「ママなのに仕事優先」の罪悪感
一方で、逆パターンもあります。
会社員の志村景子さん(仮)は、自営業の夫と小4の娘の3人暮らし。志村さんのほうが収入が高いこともあって、平日の家事はこれまで夫がメインで担当してきたそうです。
ところが、コロナ禍によって志村さんが在宅勤務に切り替わった結果、“家にいるのに家事をしない妻”という自分のあり方に罪悪感が湧いてきたといいます。
「これまではそれぞれが各自の場所で本分を全うできていたので、夫が主夫兼自営業という形で家事をやってくれることを、夫婦ともに肯定的に捉えていたんですね。

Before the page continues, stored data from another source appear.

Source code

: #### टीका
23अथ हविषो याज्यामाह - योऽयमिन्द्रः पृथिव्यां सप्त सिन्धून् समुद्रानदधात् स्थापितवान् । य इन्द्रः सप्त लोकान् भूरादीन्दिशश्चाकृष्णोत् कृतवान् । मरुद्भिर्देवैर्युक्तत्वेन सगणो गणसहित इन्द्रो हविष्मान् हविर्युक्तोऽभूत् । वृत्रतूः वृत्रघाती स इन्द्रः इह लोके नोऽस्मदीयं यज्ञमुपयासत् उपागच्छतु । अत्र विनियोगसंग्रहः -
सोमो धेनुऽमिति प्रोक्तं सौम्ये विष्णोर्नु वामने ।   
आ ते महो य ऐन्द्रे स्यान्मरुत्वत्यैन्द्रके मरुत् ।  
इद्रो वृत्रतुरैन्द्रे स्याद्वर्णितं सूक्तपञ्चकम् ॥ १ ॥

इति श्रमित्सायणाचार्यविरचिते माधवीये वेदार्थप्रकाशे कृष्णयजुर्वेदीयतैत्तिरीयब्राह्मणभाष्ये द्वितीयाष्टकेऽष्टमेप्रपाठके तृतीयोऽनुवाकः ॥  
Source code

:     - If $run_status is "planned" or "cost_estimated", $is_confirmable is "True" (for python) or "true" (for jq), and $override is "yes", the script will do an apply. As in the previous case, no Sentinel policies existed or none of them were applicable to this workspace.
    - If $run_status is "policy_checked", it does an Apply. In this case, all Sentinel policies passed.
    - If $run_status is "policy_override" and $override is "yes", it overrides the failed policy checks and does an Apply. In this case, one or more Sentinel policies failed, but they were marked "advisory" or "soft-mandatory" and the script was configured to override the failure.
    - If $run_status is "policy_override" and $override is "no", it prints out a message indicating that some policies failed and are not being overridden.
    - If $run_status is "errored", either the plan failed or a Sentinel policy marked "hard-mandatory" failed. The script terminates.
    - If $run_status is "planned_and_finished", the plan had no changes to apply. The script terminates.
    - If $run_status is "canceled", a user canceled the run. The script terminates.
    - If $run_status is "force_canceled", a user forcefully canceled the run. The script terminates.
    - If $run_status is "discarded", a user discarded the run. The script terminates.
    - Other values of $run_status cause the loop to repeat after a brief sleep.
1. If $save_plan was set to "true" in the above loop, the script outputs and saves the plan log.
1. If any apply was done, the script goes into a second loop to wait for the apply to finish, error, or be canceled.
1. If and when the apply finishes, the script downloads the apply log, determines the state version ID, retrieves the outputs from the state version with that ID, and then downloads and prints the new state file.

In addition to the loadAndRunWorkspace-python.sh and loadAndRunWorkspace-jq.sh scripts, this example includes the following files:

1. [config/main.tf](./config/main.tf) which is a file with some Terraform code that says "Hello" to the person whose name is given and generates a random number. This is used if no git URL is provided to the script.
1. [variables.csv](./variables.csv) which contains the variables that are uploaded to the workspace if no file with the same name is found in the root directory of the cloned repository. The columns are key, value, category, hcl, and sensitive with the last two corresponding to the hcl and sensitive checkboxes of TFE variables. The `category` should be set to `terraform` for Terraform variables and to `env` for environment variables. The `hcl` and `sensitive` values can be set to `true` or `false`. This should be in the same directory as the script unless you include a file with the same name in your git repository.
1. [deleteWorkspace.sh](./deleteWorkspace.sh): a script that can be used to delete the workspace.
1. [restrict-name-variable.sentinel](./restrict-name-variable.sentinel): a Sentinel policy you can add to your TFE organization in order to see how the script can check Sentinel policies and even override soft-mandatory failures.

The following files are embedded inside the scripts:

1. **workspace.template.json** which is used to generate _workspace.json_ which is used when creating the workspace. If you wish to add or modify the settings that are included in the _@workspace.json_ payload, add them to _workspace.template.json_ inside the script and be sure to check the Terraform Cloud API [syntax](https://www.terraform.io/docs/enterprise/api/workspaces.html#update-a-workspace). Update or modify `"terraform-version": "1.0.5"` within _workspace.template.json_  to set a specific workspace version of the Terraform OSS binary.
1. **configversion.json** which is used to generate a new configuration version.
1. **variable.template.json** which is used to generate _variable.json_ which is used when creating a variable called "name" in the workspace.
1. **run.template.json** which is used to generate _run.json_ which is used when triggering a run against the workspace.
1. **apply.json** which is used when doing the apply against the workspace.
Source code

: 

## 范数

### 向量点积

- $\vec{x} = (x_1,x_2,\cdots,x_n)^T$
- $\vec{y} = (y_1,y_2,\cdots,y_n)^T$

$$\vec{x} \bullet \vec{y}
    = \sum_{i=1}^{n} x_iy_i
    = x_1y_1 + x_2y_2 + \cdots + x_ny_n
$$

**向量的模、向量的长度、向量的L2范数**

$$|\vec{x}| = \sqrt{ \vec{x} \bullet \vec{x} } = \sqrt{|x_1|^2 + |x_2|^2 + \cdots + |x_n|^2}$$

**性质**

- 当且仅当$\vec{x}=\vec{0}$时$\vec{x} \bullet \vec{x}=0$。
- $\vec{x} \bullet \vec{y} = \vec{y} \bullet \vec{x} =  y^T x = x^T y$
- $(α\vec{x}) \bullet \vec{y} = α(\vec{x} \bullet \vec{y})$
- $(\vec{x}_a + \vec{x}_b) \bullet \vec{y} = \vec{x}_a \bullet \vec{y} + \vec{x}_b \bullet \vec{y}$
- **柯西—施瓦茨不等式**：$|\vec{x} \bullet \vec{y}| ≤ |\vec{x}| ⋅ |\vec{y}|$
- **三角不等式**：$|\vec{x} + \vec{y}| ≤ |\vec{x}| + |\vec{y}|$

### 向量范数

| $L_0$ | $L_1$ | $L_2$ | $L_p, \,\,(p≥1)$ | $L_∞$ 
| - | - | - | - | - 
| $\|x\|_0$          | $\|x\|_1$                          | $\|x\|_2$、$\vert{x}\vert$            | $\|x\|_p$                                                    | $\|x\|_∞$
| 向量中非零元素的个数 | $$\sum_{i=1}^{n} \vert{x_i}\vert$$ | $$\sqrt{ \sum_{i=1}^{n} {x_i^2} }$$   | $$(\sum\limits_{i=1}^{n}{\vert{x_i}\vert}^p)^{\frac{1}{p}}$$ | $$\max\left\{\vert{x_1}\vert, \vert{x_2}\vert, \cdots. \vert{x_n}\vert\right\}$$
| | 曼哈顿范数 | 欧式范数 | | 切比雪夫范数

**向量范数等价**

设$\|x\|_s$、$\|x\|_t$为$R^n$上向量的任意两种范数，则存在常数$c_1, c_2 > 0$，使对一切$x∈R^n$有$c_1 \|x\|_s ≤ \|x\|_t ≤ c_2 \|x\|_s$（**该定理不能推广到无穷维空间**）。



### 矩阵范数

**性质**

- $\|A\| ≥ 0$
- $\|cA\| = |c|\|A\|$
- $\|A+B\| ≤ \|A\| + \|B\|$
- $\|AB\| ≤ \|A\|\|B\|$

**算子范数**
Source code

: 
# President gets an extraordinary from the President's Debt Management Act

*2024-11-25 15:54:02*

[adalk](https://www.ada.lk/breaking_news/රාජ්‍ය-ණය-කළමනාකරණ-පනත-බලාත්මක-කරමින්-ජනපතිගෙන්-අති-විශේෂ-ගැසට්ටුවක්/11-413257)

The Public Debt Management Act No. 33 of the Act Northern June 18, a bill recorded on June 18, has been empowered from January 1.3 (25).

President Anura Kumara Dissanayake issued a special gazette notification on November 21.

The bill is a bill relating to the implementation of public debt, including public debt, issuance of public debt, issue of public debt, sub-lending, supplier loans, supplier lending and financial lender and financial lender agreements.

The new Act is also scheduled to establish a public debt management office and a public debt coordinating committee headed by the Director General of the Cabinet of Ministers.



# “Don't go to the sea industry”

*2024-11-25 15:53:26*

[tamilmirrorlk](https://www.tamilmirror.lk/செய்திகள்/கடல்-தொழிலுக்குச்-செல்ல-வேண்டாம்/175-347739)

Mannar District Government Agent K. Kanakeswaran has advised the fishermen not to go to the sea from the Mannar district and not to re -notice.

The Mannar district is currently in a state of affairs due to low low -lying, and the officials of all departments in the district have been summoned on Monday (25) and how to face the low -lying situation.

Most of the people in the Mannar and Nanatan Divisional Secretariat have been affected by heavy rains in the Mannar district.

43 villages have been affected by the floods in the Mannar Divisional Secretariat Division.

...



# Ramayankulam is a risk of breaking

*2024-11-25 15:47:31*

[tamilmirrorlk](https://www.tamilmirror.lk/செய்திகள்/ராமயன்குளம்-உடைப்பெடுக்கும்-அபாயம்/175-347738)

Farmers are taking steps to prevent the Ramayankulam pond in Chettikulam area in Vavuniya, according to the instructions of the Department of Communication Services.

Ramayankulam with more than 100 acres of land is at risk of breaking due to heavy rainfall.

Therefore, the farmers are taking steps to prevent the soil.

でも今回のコロナ騒動がきっかけで、私もずっと家にいることになり、“仕事をしているから家事はできない、ごめん”というスタンスでいること自体がしんどくなってきて…」
成長した娘さんの視線も気になってきたといいます。
「娘の目に、『仕事ばっかりして家事をしないママはどう映っているんだろう?』とつい考えてしまう自分がいる。家族との距離感が平時より近くなったことで、自分の中でくすぶっていた“簡単に消し去れないジェンダーの固定観念”が再び浮き上がってきた実感があります」
大黒柱になっても、“女だから”感じる居心地の悪さがある。
簡単に消し去れないジェンダーの固定観念は、誰の心の中にも根を張っているはず。
第一波が落ち着いた今、コロナ禍が浮き彫りにしたジェンダーの思い込みや夫婦のあり方を見つめ直してみてはどうでしょう。
次に同じような事態が起きたら、夫婦でどんな協力体制を取っていける? どうすれば母親ばかりが心身を削らずに済む? 一人じゃどうしても無理なこと、パートナーにフォローしてほしいことの優先順位は? 学校や保育園が再開してほんの少しでも心の余裕ができたら、ぜひ腰を据えて、夫婦で話し合ってみてください。
その積み重ねがきっと、いずれ訪れるであろう第二波、第三波の備えにもなるはずです。